Face à ces menaces, la réponse de l'Europe manque de consistance. Comme les États-Unis, au temps du communisme, l'UE applique une timide politique de
containment à l'égard du commerce chinois, tandis que Washington n'hésite pas à rendre coup pour coup. Dans l'affaire des tee-shirts « made in China », les 27 se sont même couverts de ridicule. Oubliant qu'en 1995 à l'OMC, ils avaient accepté une disparition totale des quotas textiles - censée prendre effet le 1er janvier 2005 - les États-membres ont, sous la pression de l'industrie, rapidement réintroduit des barrières. Ces nouveaux contingents devraient être définitivement démantelés début 2008, mais rien ne dit que l'UE sera prête, cette fois encore, à honorer l'échéance. Bruxelles a récemment prié Pékin d'assurer une «
transition en douceur » pour ses exportations textiles.

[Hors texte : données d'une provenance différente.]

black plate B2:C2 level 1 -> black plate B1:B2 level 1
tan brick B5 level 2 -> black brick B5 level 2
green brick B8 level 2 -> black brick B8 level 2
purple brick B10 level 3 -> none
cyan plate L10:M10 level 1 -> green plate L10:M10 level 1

De même, contrairement à Washington, Bruxelles hésite à traîner Pékin devant le tribunal des différends de l'OMC pour violation de la propriété intellectuelle. Si quelques marques de luxe dénoncent à grands cris la contrefaçon, la majorité des entreprises européennes implantées en Chine restent d'une discrétion de violette.

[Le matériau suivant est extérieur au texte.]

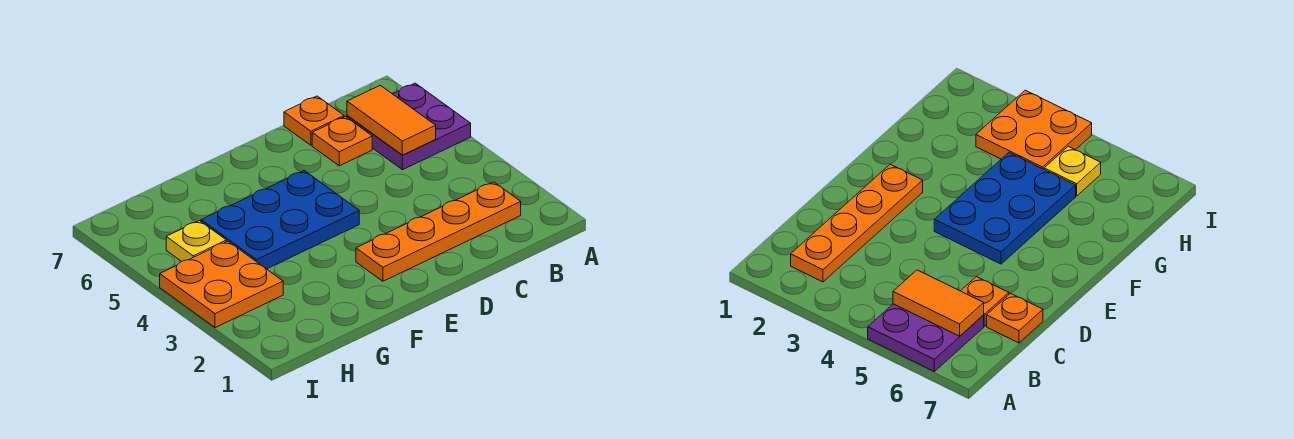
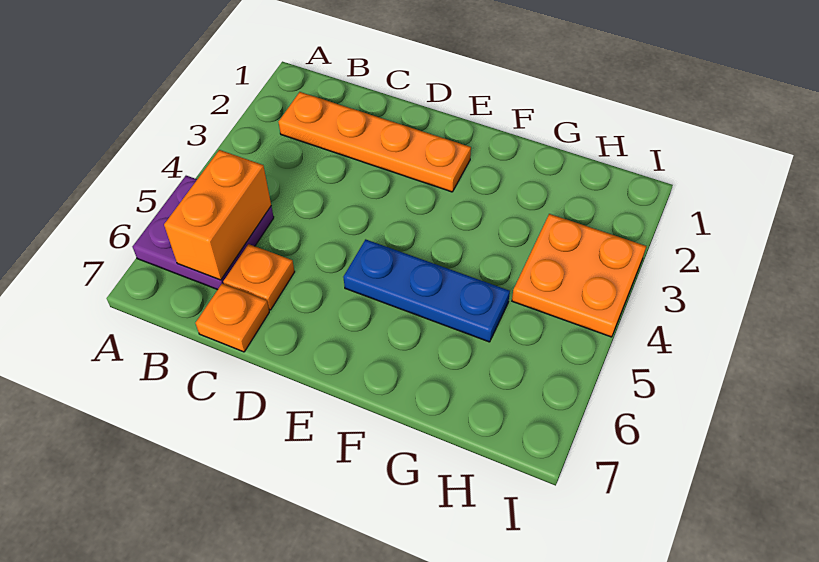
orange tile B5:B6 level 2 -> orange brick B5:B6 level 2
blue plate E4:G5 level 1 -> blue plate E5:G5 level 1
yellow plate H5 level 1 -> none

« Pour instruire une plainte, il nous faut de la documentation. Or, les entreprises ne nous aident pas beaucoup », constate, sous couvert d'anonymat, un expert européen basé à Pékin. «
Chacun réfléchit à une action judiciaire, mais personne n'ose franchir le pas. Les entreprises de télécoms pourraient dénoncer des non-paiements de royalties mais elles ont trop peur de se voir écarter du marché de la téléphonie mobile de troisième génération. »
Dans la classique évaluation des gains et des coûts, les entreprises ont vite fait leurs calculs. Novartis s'inquiète en privé du pillage des brevets pharmaceutiques, ce qui ne l'empêche pas de vouloir implanter un centre de recherche à Shanghaï. Et c'est au prix d'un périlleux transfert de technologies avec un partenaire chinois, qu'Alstom signe un contrat visant à fournir 500 locomotives au pays.
Les consommateurs européens aussi savent où sont leurs intérêts : celui des prix les plus bas. Et à la table des 27 ministres européens du Commerce, leur voix est autant entendue que celle des producteurs de textile. Quand la France dénonce la concurrence sauvage, le Royaume-Uni exige le démantèlement des barrières tarifaires.
La Chine joue de ces divisions comme sur du velours, contraignant le commissaire européen au Commerce à un pas de deux permanent. Lorsque Peter Mandelson se rend à Pékin, il rencontre les ministres les plus sensibles aux inquiétudes européennes, mais trouve porte close lorsqu'il s'agit de convaincre les dirigeants les plus rétifs à appliquer les règles du commerce international. Les premiers annoncent de nouvelles lois anticontrefaçon qui seront, mal, voire pas du tout appliquées. Le commissaire a récemment reconnu qu'avec la Chine,
« nous n'avons pas atteint l'équilibre nécessaire ». Il s'agit évidemment d'un euphémisme.